Grasping the concept of potential energy and its role in classical mechanics allows students to predict how a system might behave without the need to analyze all the forces in detail; instead, they need only consider energy differences, which can often be a simpler approach.

Oscillation Period

The oscillation period is the time it takes for a system to complete one full cycle of motion, returning to its initial state. It's a critical concept in the study of systems that exhibit repetitive movement, such as pendulums, springs, or, as in our exercise, a swinging rod. The period of oscillation can be influenced by various factors, including the system's energy and the forces acting upon it.
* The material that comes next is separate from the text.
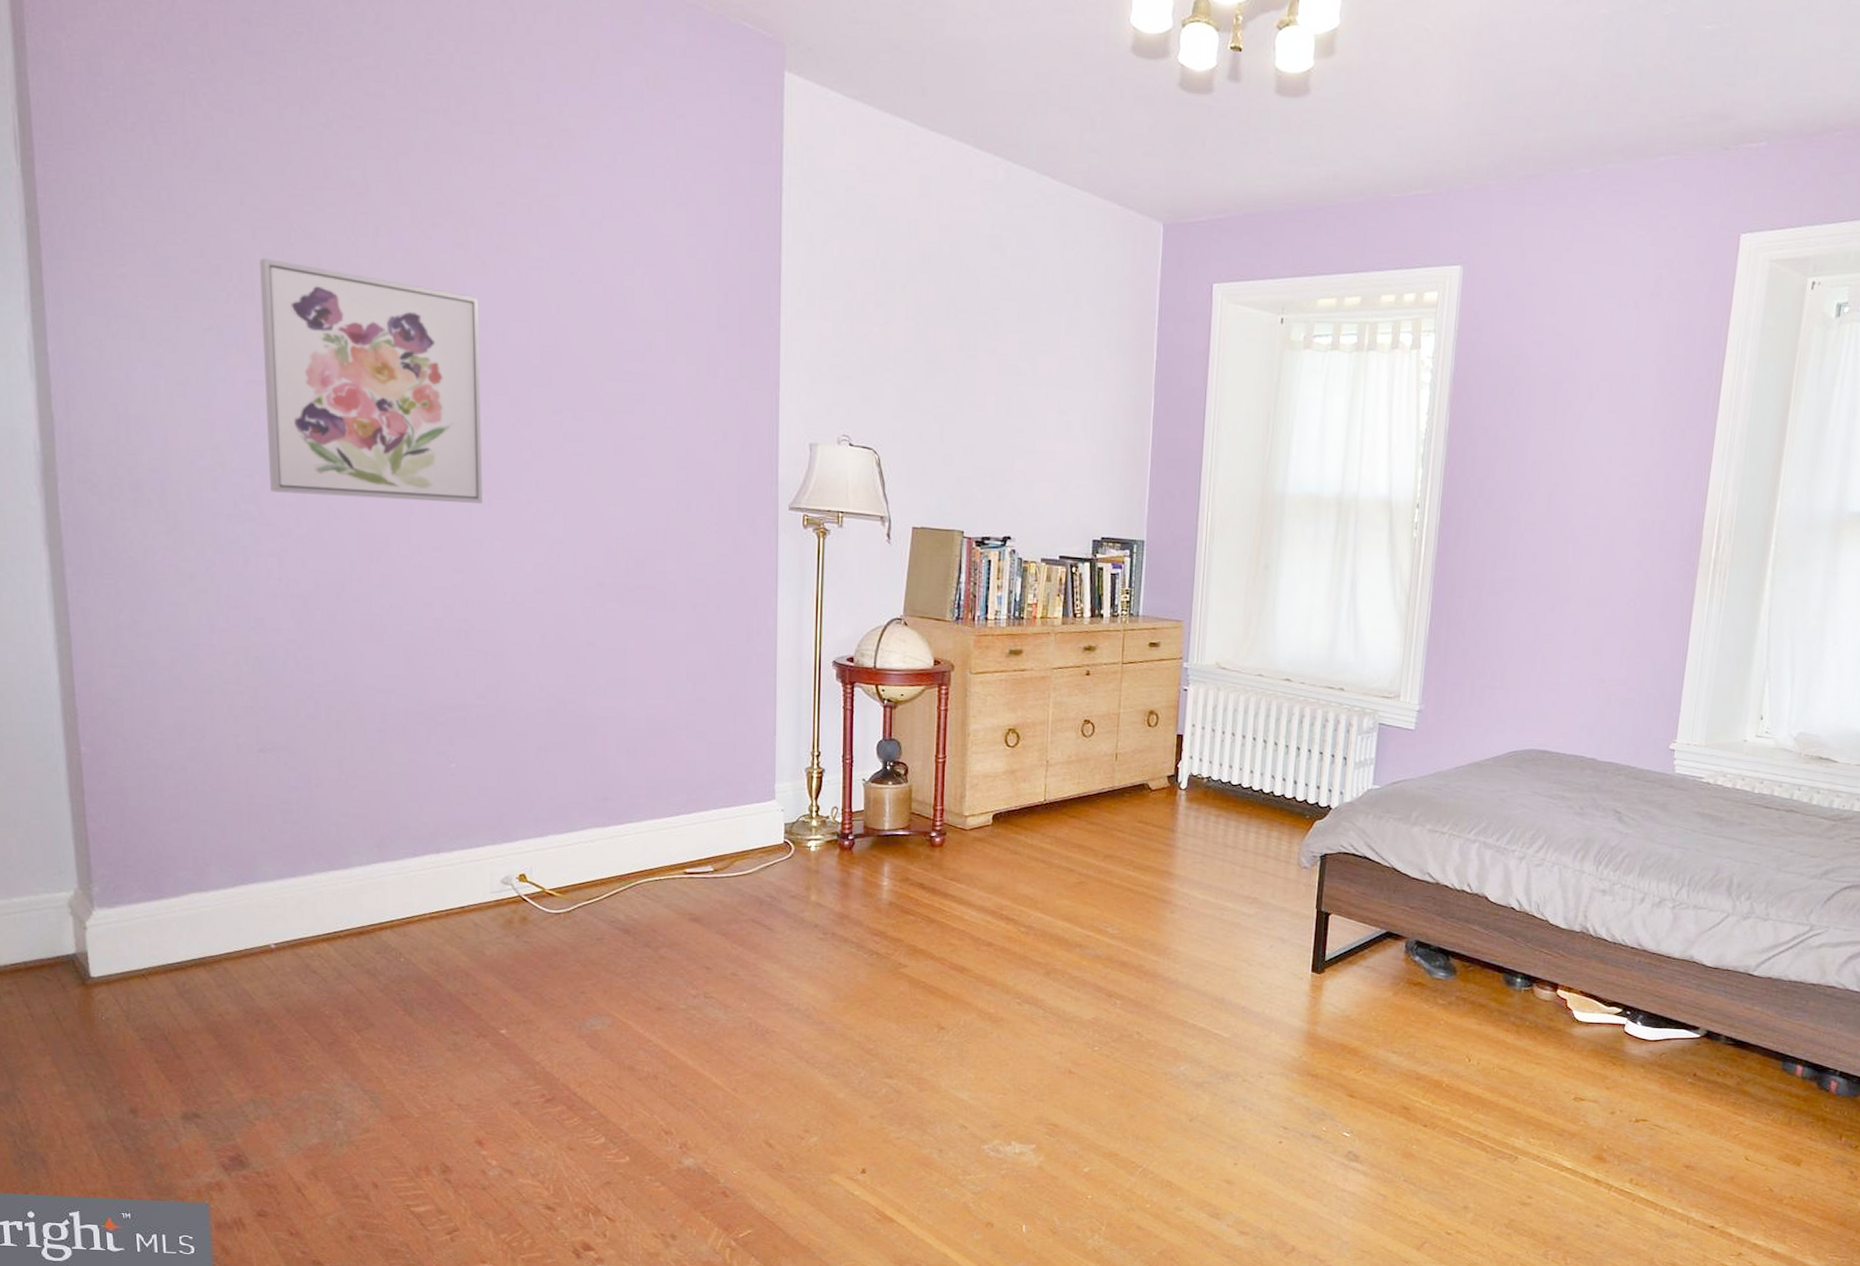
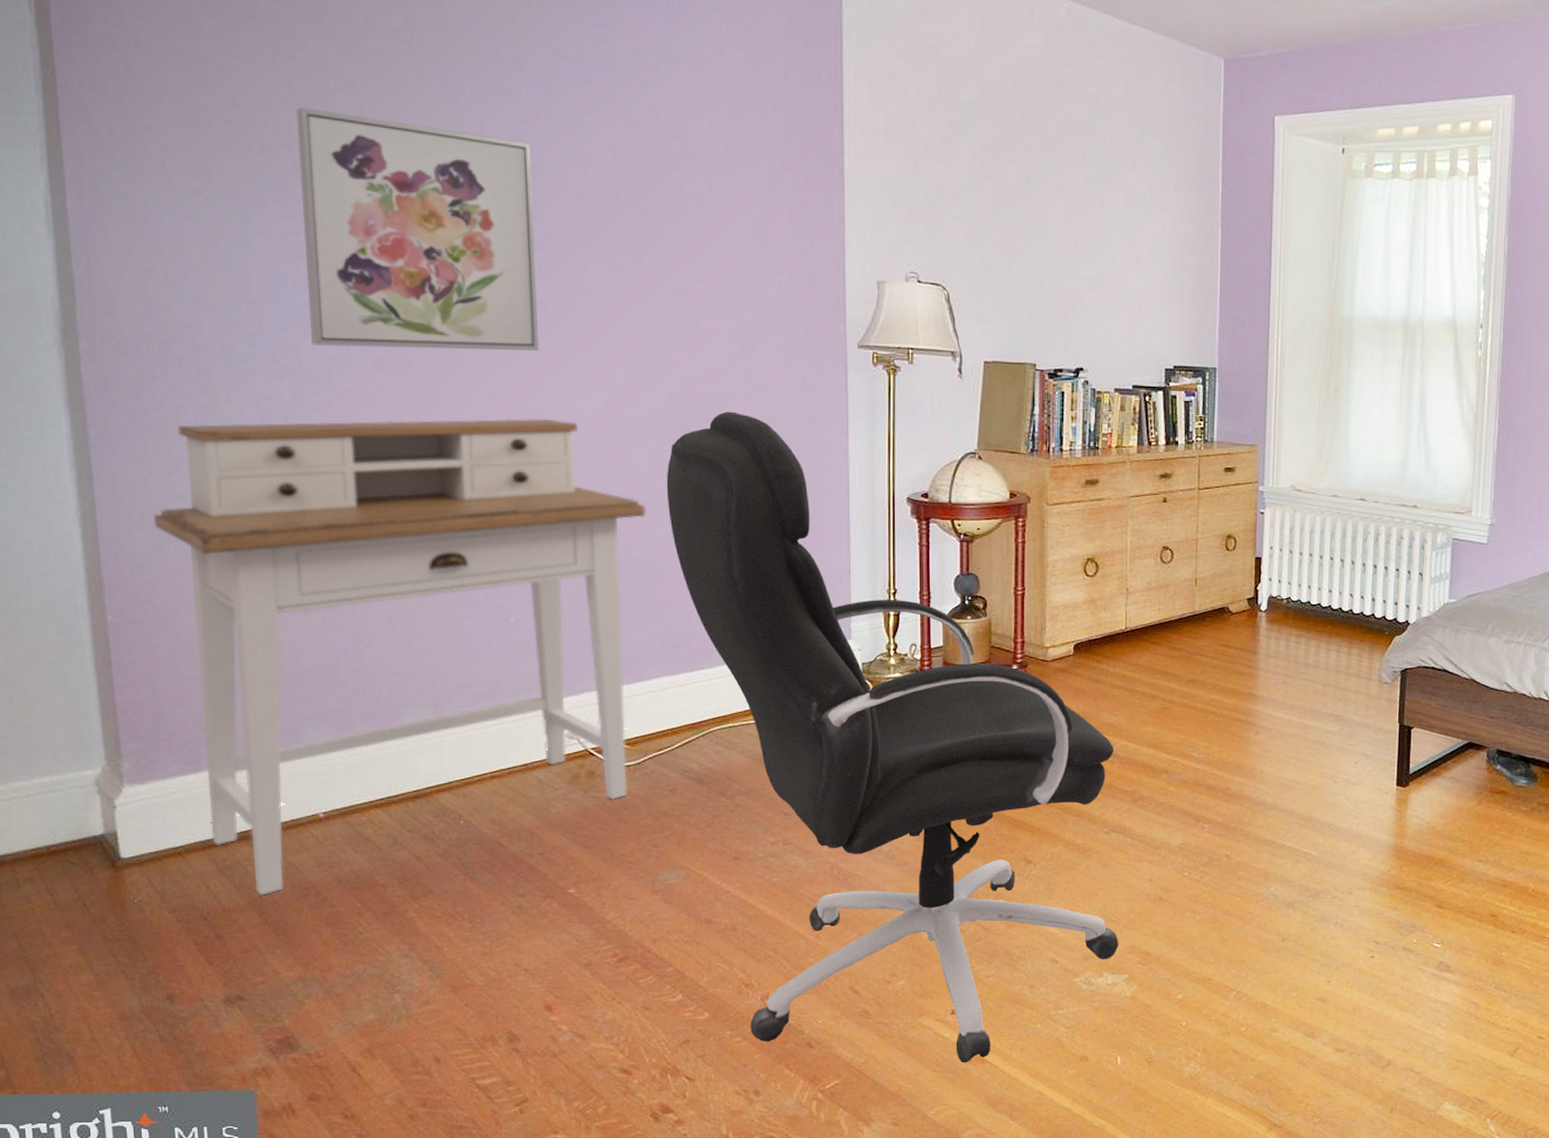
desk: none [123,565,581,1020] -> present [153,418,646,896]
office chair: none [601,569,1030,1222] -> present [666,411,1119,1063]

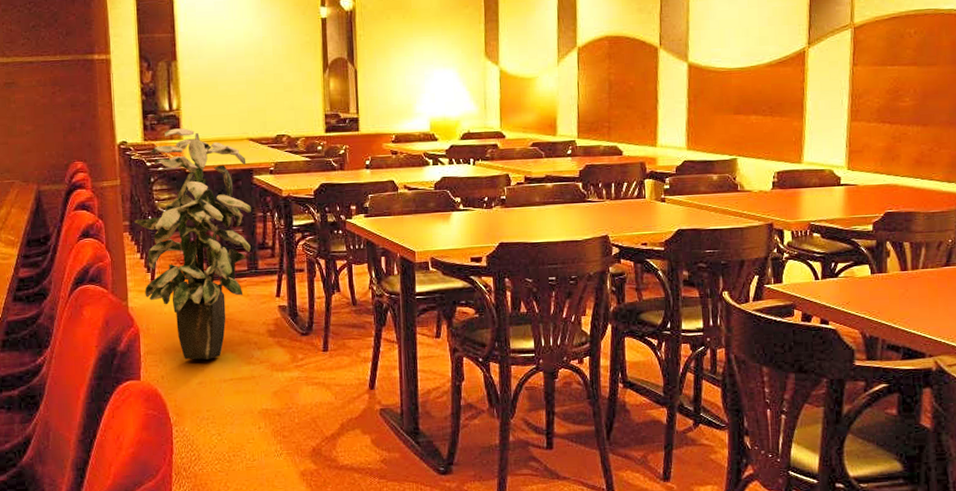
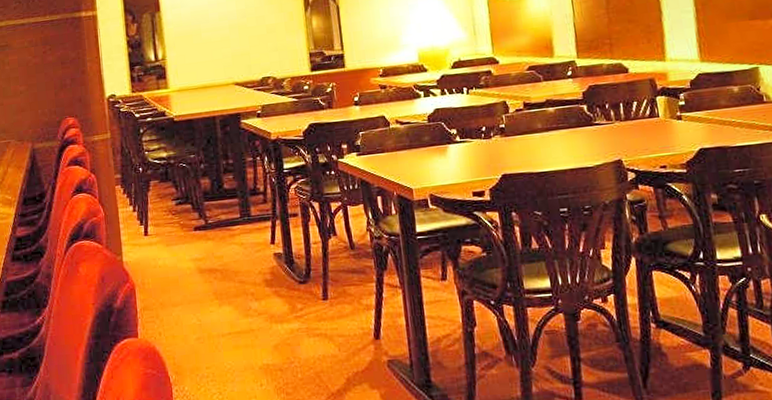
indoor plant: present [134,128,251,360] -> none [126,77,242,314]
In Lagrangian mechanics, we use the conservation of energy and angular momentum principles to derive an equation for the period by setting up and evaluating an integral equation.

For the rod problem, understanding how the rod's angle of oscillation affects the period is key. The given integral,
\[ T = \frac{a}{V} \int_{-\cos\alpha}^{\cos\alpha}\left[\frac{1+3u^2}{\cos^2\alpha-u^2}\right]^{1/2} \, \mathrm{d}u \]
relates the angle \( \alpha \) to its period, showing how the change in orientation influences the time taken for one full oscillation. Studying the period of oscillation gives insights into the stability and the resonant frequencies of systems—a cornerstone for designing anything from clocks to bridges and buildings. Remember that the period of oscillation is intrinsic to the system’s properties and governing forces, and does not depend on the amplitude of the oscillation provided the motion is simple harmonic.